Inspired by our finding that the effectiveness of the preferential sweeping mechanism depends on how particles interact with the strain and vorticity fields at different scales, we next shed light on the multiscale dynamics of turbulence by exploring the properties of the turbulent velocity gradients at different scales. We do this by analyzing the evolution equations for the filtered velocity gradient tensor (FVGT) in the strain-rate eigenframe. However, the pressure Hessian and viscous stress are unclosed in this frame of reference, requiring in-depth modelling. Using data from DNS of the forced Navier-Stokes equation, we consider the relative importance of local and non-local terms in the FVGT eigenframe equations across the scales using statistical analysis. We show that the anisotropic pressure Hessian (which is one of the unclosed terms) exhibits highly non-linear behavior at low values of normalized local gradients, with important modeling implications. We derive a generalization of the classical Lumley triangle that allows us to show that the pressure Hessian has a preference for two-component axisymmetric configurations at small scales, with a transition to a more isotropic state at larger scales. We also show that the current models fail to capture a number of subtle features observed in our results and provide useful guidelines for improving Lagrangian models of the FVGT.

In the final part of the work, we look at how two-way coupling (2WC) modifies the multiscale preferential sweeping mechanism. We comment on the the applicability of the theoretical analysis developed in the first part of the work for 2WC flows. Monchaux & Dejoan (2017, Phys. Rev. Fluids) showed using DNS that while for low particle loading the effect of 2WC on the global flow statistics is weak, 2WC enables the particles to drag the fluid in their vicinity down with them, significantly enhancing their settling, and they argued that two-way coupling suppresses the preferential sweeping mechanism. We explore this further by considering the impact of 2WC on the contribution made by eddies of different sizes on the particle settling. In agreement with Monchaux & Dejoan, we show that even for low loading, 2WC strongly enhances particle settling.

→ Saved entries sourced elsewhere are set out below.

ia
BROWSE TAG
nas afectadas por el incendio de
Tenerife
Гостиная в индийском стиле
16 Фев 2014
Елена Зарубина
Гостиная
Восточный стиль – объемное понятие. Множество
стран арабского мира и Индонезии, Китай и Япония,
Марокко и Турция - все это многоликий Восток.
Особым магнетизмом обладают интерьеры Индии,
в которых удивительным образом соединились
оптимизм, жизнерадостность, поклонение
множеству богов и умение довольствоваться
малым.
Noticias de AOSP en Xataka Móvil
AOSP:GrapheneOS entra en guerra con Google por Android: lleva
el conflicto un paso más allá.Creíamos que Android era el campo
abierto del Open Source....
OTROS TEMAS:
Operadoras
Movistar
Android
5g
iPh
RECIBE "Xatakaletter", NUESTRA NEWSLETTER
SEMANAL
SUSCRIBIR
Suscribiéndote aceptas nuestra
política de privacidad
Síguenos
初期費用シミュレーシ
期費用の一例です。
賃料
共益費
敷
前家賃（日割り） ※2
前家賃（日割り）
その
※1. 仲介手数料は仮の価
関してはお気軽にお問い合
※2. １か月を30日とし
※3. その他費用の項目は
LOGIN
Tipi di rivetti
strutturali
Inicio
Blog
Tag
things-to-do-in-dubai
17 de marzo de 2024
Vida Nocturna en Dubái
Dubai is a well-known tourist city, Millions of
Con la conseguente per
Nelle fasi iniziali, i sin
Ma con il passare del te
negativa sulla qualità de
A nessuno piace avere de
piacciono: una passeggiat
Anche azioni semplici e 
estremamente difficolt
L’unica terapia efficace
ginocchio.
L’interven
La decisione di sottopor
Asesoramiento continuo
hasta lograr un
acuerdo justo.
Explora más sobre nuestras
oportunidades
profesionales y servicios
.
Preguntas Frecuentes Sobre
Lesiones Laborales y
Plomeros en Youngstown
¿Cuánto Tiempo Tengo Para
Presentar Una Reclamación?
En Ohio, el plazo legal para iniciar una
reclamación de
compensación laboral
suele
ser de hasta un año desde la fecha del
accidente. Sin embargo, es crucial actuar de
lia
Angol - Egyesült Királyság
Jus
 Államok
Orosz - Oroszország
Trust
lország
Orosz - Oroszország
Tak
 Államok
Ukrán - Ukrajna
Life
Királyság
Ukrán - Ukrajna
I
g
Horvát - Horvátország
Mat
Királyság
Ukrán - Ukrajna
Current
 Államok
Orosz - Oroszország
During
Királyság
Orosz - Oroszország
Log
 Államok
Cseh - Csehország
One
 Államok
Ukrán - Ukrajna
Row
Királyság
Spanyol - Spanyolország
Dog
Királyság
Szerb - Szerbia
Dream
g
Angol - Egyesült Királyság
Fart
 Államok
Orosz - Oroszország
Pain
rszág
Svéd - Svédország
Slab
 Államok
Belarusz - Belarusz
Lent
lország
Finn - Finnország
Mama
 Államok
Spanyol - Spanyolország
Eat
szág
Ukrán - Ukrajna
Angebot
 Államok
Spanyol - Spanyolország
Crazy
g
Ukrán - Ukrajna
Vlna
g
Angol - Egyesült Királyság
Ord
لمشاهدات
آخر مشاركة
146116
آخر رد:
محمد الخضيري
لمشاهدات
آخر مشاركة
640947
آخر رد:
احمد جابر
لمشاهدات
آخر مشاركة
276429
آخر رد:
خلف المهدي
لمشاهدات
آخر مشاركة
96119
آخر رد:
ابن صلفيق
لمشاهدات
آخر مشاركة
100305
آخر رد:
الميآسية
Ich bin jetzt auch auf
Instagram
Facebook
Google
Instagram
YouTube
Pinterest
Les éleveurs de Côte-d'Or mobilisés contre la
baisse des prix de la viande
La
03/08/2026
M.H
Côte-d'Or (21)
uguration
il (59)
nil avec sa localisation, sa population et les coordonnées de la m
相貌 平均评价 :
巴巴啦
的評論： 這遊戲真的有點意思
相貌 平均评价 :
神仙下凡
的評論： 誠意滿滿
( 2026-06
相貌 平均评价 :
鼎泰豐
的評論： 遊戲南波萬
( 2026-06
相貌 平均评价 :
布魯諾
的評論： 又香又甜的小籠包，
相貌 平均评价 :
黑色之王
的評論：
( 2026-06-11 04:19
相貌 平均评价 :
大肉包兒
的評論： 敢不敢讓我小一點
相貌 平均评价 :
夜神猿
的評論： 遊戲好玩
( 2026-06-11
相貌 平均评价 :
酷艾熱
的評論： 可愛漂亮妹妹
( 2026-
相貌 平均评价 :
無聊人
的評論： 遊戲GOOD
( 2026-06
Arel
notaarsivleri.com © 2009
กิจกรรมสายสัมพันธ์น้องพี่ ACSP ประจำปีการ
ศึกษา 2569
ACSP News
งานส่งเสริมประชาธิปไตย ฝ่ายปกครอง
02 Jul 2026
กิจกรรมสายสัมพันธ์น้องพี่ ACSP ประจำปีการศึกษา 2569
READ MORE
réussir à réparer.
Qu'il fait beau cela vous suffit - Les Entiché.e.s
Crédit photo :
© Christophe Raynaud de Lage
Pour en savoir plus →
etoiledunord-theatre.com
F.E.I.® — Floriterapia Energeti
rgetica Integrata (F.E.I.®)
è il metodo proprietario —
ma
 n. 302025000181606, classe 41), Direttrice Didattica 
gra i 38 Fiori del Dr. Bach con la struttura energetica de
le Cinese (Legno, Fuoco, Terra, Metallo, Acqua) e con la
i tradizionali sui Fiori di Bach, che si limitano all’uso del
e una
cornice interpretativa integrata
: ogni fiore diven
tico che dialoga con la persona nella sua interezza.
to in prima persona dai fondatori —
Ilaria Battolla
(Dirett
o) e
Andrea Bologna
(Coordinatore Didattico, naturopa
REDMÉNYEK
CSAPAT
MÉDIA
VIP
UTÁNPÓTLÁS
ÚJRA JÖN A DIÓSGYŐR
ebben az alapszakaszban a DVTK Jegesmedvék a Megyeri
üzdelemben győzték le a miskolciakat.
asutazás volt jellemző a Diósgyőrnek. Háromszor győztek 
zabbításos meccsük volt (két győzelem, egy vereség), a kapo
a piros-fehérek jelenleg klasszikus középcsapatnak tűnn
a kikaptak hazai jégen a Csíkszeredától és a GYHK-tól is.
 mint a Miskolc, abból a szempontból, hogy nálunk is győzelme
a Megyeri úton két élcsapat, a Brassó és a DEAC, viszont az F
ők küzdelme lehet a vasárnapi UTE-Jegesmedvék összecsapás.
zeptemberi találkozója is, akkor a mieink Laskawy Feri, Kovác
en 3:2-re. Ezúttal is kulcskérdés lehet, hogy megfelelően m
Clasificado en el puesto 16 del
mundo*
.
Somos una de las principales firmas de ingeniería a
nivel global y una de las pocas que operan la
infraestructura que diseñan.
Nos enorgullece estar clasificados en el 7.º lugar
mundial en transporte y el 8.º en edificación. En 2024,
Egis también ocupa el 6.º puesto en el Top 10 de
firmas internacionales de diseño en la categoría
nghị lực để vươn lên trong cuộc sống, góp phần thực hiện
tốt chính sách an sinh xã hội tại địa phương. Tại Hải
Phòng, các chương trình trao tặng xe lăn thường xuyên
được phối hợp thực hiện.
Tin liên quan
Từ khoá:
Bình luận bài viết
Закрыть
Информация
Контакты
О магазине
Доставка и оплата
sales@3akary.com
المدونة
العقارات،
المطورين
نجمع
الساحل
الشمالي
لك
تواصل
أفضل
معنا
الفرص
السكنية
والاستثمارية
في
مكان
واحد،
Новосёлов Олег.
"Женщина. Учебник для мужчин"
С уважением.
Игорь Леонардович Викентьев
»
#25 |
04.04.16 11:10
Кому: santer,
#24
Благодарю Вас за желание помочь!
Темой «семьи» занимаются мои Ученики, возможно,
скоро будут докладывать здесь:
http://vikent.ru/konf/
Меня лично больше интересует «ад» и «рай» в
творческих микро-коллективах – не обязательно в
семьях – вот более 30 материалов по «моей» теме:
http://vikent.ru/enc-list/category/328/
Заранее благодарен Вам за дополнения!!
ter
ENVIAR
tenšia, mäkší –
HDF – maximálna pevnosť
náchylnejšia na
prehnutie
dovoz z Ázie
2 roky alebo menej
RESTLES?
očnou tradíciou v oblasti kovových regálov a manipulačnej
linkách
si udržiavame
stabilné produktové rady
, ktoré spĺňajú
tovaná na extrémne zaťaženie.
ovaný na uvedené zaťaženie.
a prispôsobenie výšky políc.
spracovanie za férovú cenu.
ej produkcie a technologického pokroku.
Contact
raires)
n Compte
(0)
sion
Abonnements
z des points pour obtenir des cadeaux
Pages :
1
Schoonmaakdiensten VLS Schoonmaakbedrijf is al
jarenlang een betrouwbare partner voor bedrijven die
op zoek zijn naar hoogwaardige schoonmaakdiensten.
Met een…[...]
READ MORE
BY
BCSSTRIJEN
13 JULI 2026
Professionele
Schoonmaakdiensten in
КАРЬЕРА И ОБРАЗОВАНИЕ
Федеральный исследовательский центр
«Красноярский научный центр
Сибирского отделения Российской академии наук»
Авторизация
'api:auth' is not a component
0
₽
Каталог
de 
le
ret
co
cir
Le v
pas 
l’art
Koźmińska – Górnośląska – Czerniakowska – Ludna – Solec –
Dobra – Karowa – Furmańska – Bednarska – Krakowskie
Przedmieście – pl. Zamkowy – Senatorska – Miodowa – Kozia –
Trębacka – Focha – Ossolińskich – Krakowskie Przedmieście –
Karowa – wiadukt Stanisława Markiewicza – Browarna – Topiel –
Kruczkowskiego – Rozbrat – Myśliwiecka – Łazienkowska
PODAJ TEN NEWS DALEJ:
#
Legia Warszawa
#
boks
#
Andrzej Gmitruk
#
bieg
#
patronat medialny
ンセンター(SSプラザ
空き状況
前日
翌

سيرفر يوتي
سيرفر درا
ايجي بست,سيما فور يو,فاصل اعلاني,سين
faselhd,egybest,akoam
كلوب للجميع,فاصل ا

However, contrary to their study, we show that preferential sweeping remains important in 2WC flows. In particular, for both 1WC and 2WC flows, the settling enhancement due to turbulence is dominated by contributions from particles in straining regions of the flow, but for the 2WC case, the particles also drag the fluid down with them, leading to an enhancement of their settling compared to the 1WC case. Overall, the novel results presented here not only augments the current understanding of the different physical mechanisms in producing enhanced settling speeds from a fundamental physics perspective, but can also be used to improve predictive capabilities in large-scale atmospheric modeling.